Each record below is to be copied exactly; the pictures are to be omitted.

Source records

<<<<

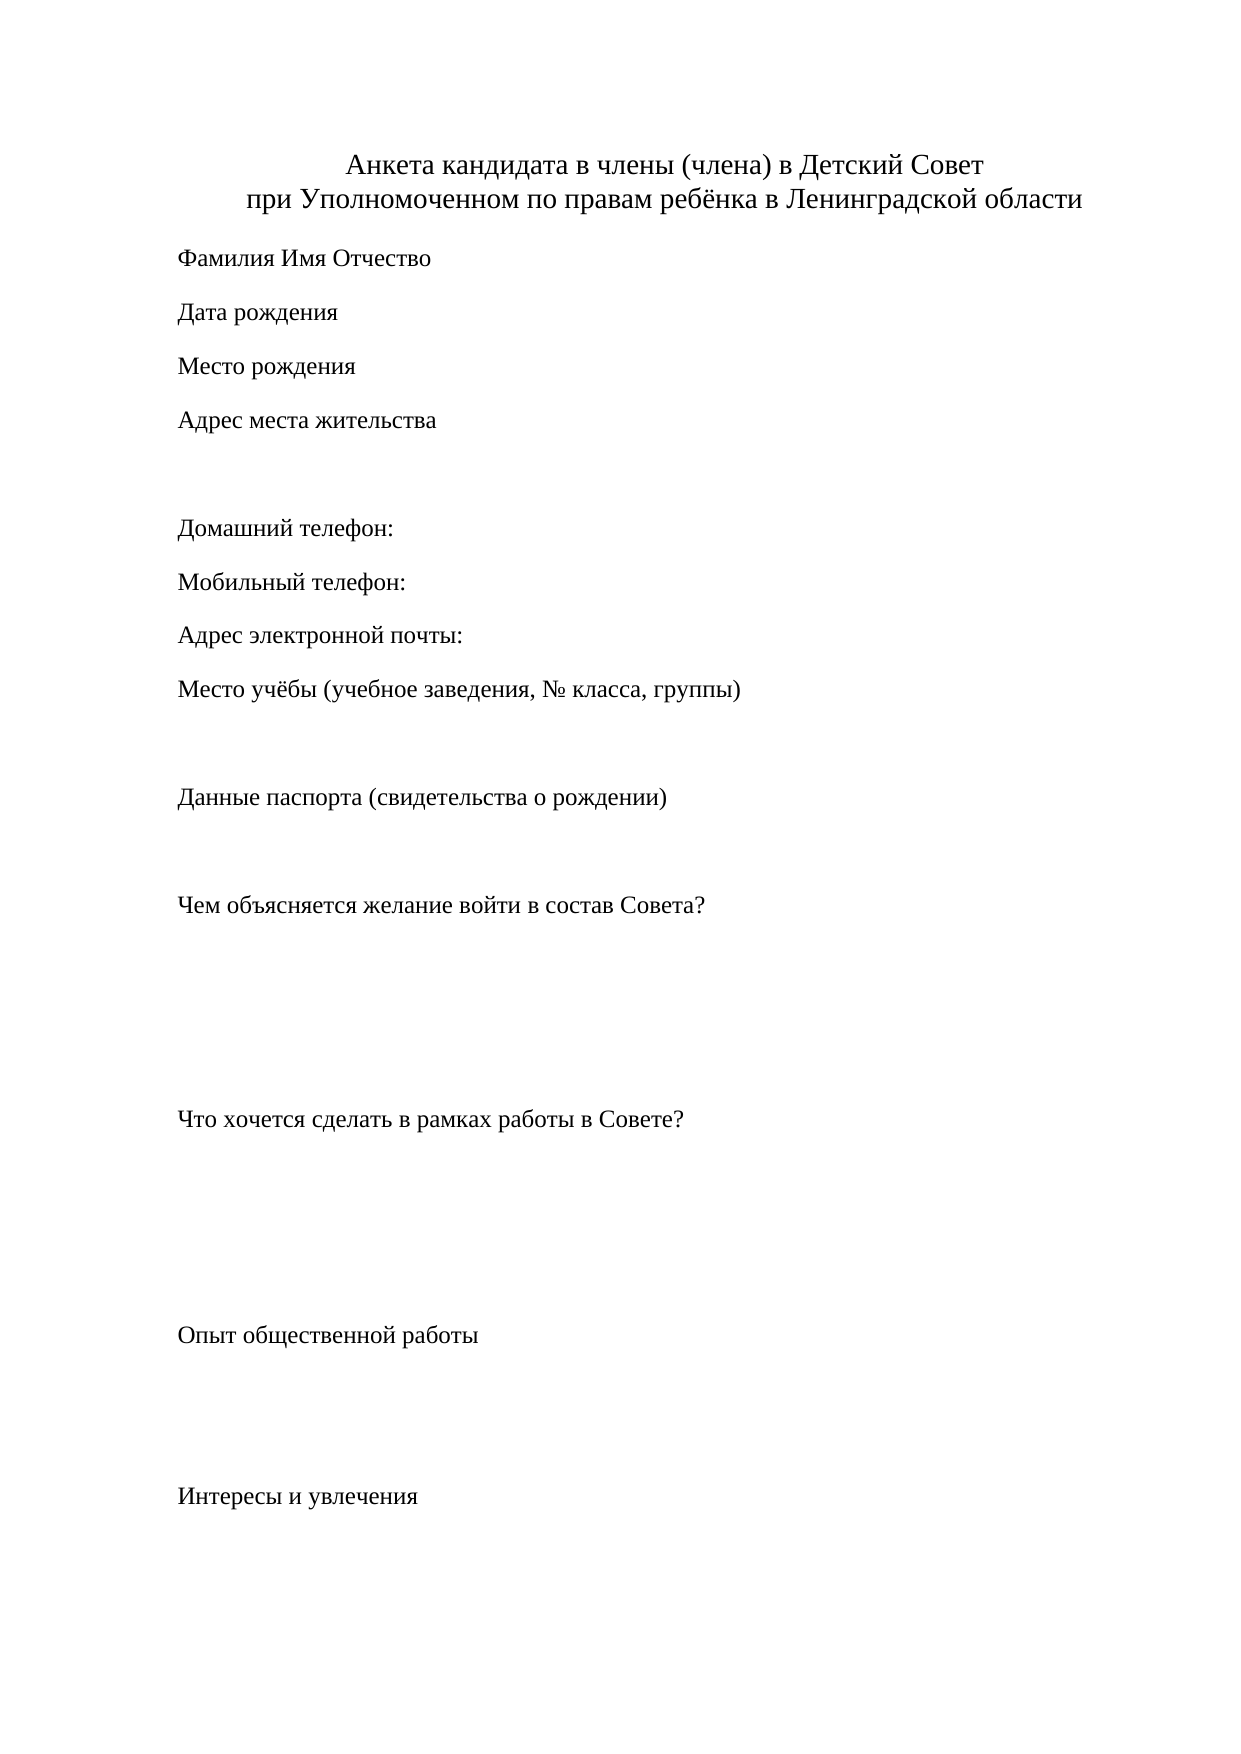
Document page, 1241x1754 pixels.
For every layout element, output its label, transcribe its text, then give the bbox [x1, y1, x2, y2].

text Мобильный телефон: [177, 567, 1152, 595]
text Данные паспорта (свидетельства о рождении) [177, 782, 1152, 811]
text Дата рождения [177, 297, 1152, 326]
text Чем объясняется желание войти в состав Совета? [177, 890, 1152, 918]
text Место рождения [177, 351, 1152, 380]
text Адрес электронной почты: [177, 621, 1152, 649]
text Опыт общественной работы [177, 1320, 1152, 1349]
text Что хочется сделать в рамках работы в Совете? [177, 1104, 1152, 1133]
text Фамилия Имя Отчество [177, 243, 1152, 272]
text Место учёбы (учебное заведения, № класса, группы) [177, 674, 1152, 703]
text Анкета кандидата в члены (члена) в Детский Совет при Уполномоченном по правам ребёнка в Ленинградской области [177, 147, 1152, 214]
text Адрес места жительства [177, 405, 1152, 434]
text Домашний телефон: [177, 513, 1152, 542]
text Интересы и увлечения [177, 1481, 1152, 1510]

>>>>

Response to the task:
Document page, 1241x1754 pixels.
For every layout element, output its label, transcribe its text, then give the bbox [x1, y1, x2, y2].

text Мобильный телефон: [177, 567, 1152, 595]
text Данные паспорта (свидетельства о рождении) [177, 782, 1152, 811]
text Дата рождения [177, 297, 1152, 326]
text Чем объясняется желание войти в состав Совета? [177, 890, 1152, 918]
text Место рождения [177, 351, 1152, 380]
text Адрес электронной почты: [177, 621, 1152, 649]
text Опыт общественной работы [177, 1320, 1152, 1349]
text Что хочется сделать в рамках работы в Совете? [177, 1104, 1152, 1133]
text Фамилия Имя Отчество [177, 243, 1152, 272]
text Место учёбы (учебное заведения, № класса, группы) [177, 674, 1152, 703]
text Анкета кандидата в члены (члена) в Детский Совет при Уполномоченном по правам ребёнка в Ленинградской области [177, 147, 1152, 214]
text Адрес места жительства [177, 405, 1152, 434]
text Домашний телефон: [177, 513, 1152, 542]
text Интересы и увлечения [177, 1481, 1152, 1510]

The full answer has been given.